Before-and-after change data:
☆ ☆ ☆ ☆
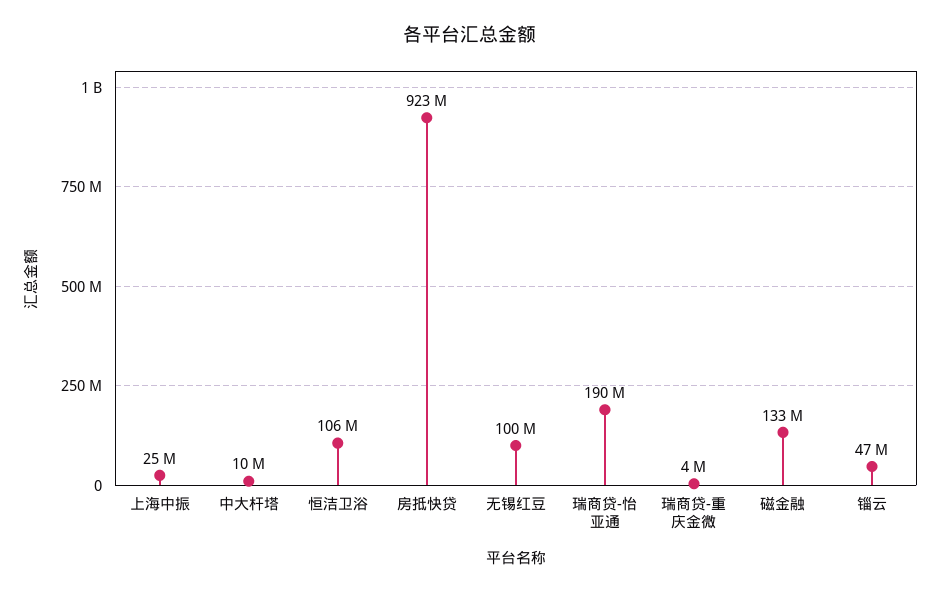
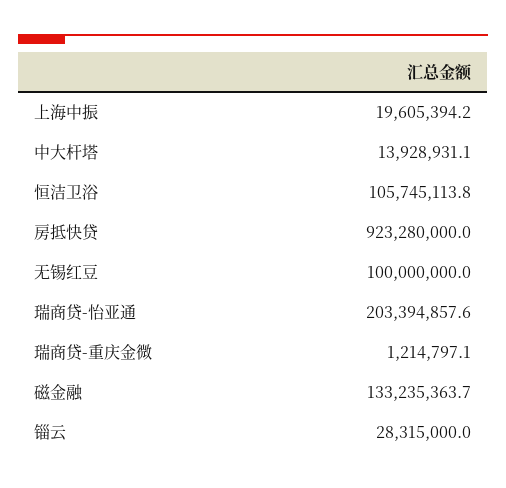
  {
-   "上海中振": 25000000,
+   "上海中振": 19605394.2,
-   "中大杆塔": 10000000,
+   "中大杆塔": 13928931.1,
    "恒洁卫浴": 105745113.8,
    "房抵快贷": 923280000,
    "无锡红豆": 100000000,
-   "瑞商贷-怡亚通": 190000000,
+   "瑞商贷-怡亚通": 203394857.6,
-   "瑞商贷-重庆金微": 4000000,
+   "瑞商贷-重庆金微": 1214797.1,
    "磁金融": 133235363.7,
-   "锱云": 47000000
+   "锱云": 28315000
  }

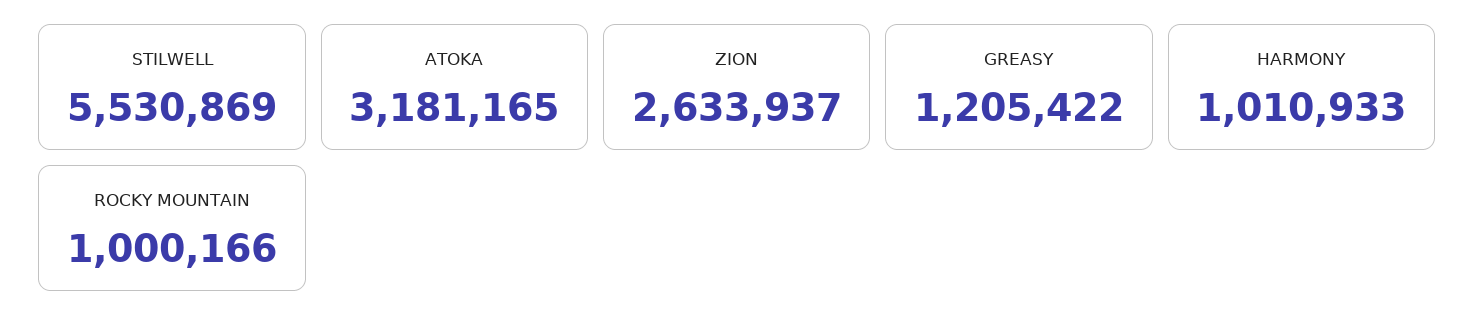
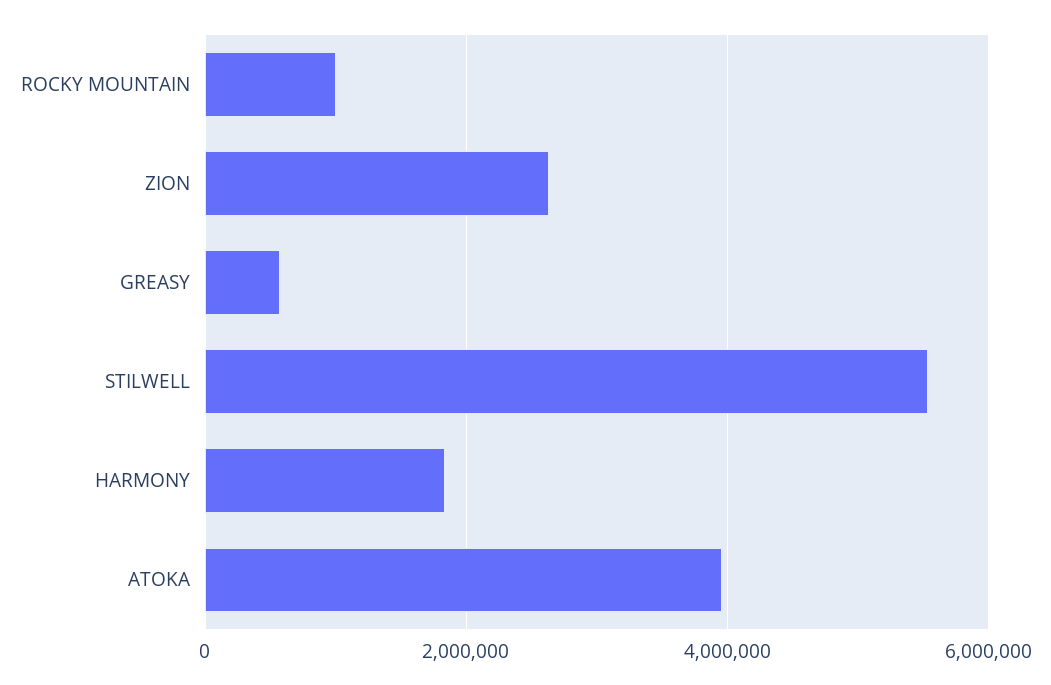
  {
    "STILWELL": 5530869,
-   "ATOKA": 3181165,
+   "ATOKA": 4000000,
    "ZION": 2633937,
-   "GREASY": 1205422,
+   "GREASY": 600000,
-   "HARMONY": 1010933,
+   "HARMONY": 1800000,
    "ROCKY MOUNTAIN": 1000166
  }

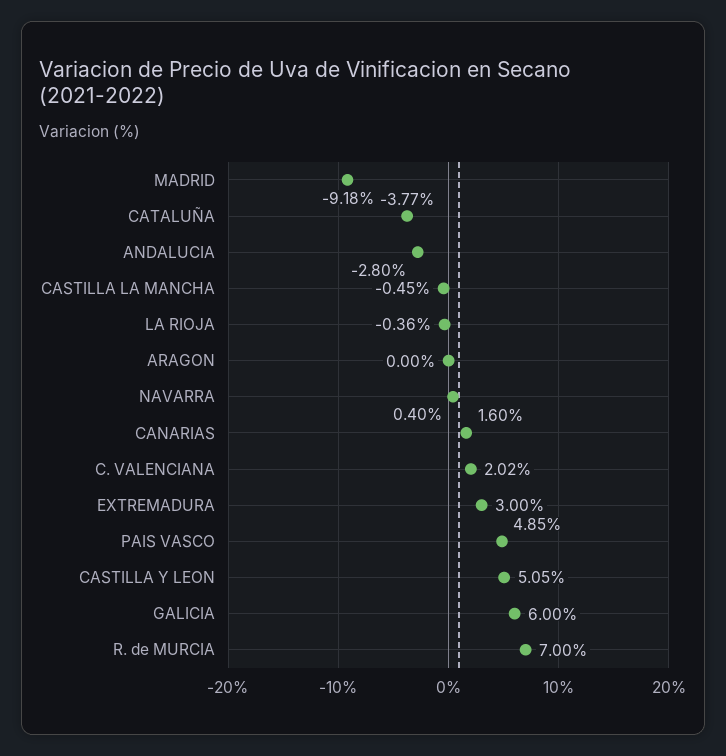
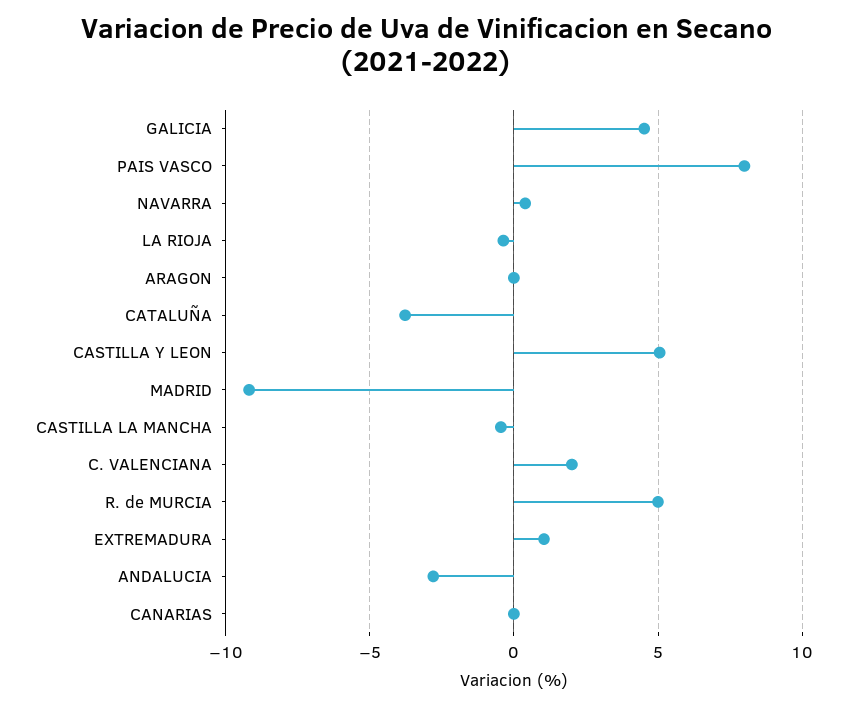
  {
    "MADRID": -9.18,
    "CATALUÑA": -3.77,
    "ANDALUCIA": -2.8,
    "CASTILLA LA MANCHA": -0.45,
    "LA RIOJA": -0.36,
    "ARAGON": 0,
    "NAVARRA": 0.4,
-   "CANARIAS": 1.6,
+   "CANARIAS": 0,
    "C. VALENCIANA": 2.02,
-   "EXTREMADURA": 3,
+   "EXTREMADURA": 1,
-   "PAIS VASCO": 4.85,
+   "PAIS VASCO": 8,
    "CASTILLA Y LEON": 5.05,
-   "GALICIA": 6,
+   "GALICIA": 4.5,
-   "R. de MURCIA": 7
+   "R. de MURCIA": 5
  }

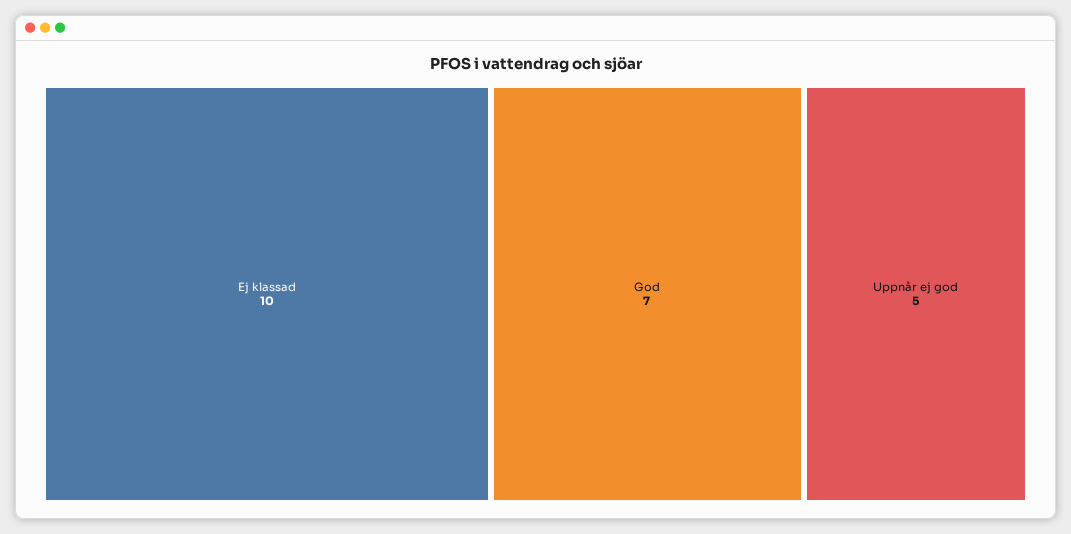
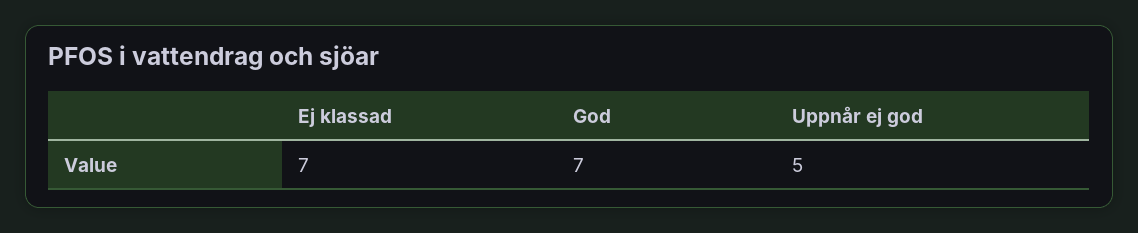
  {
-   "Ej klassad": 10,
+   "Ej klassad": 7,
    "God": 7,
    "Uppnår ej god": 5
  }

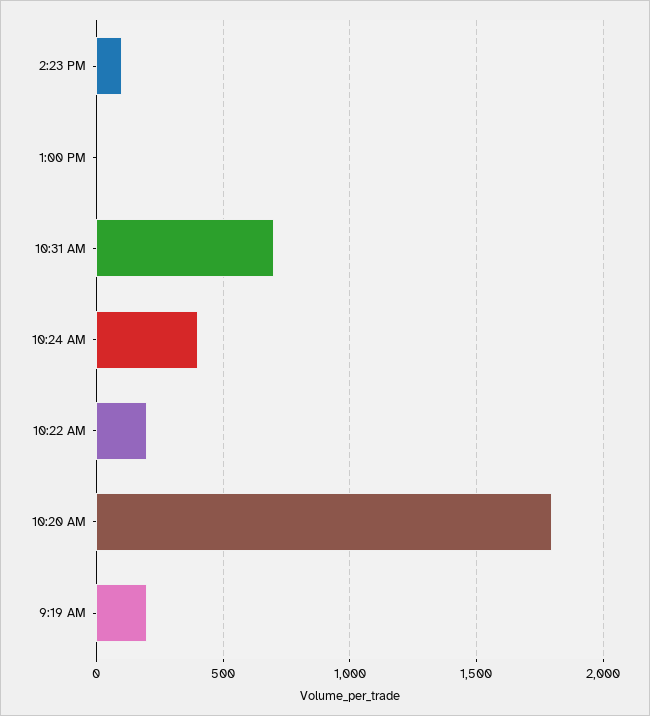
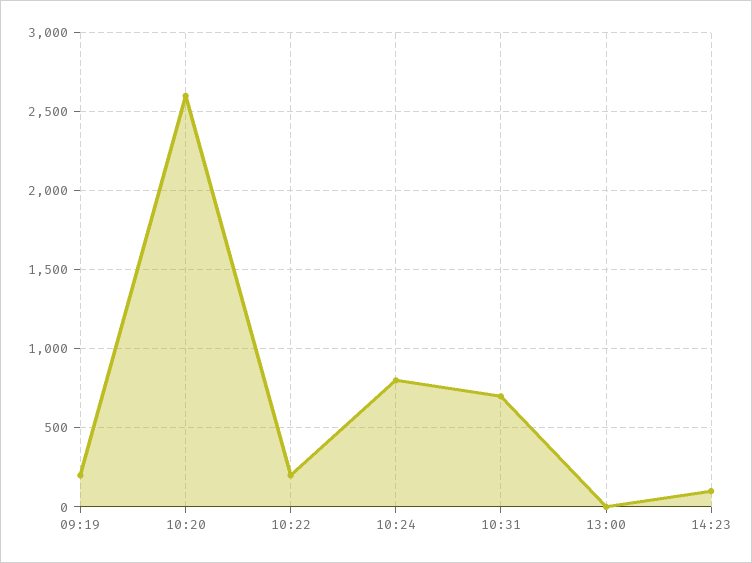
  {
    "2:23 PM": 100,
    "1:00 PM": 0,
    "10:31 AM": 700,
-   "10:24 AM": 400,
+   "10:24 AM": 800,
    "10:22 AM": 200,
-   "10:20 AM": 1800,
+   "10:20 AM": 2600,
    "9:19 AM": 200
  }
☆ ☆ ☆ ☆
* What you are asked to do: Go through the entries and return each line where the word "CASTILLA" occurs.

* Written solution:
    "CASTILLA LA MANCHA": -0.45,
    "CASTILLA Y LEON": 5.05,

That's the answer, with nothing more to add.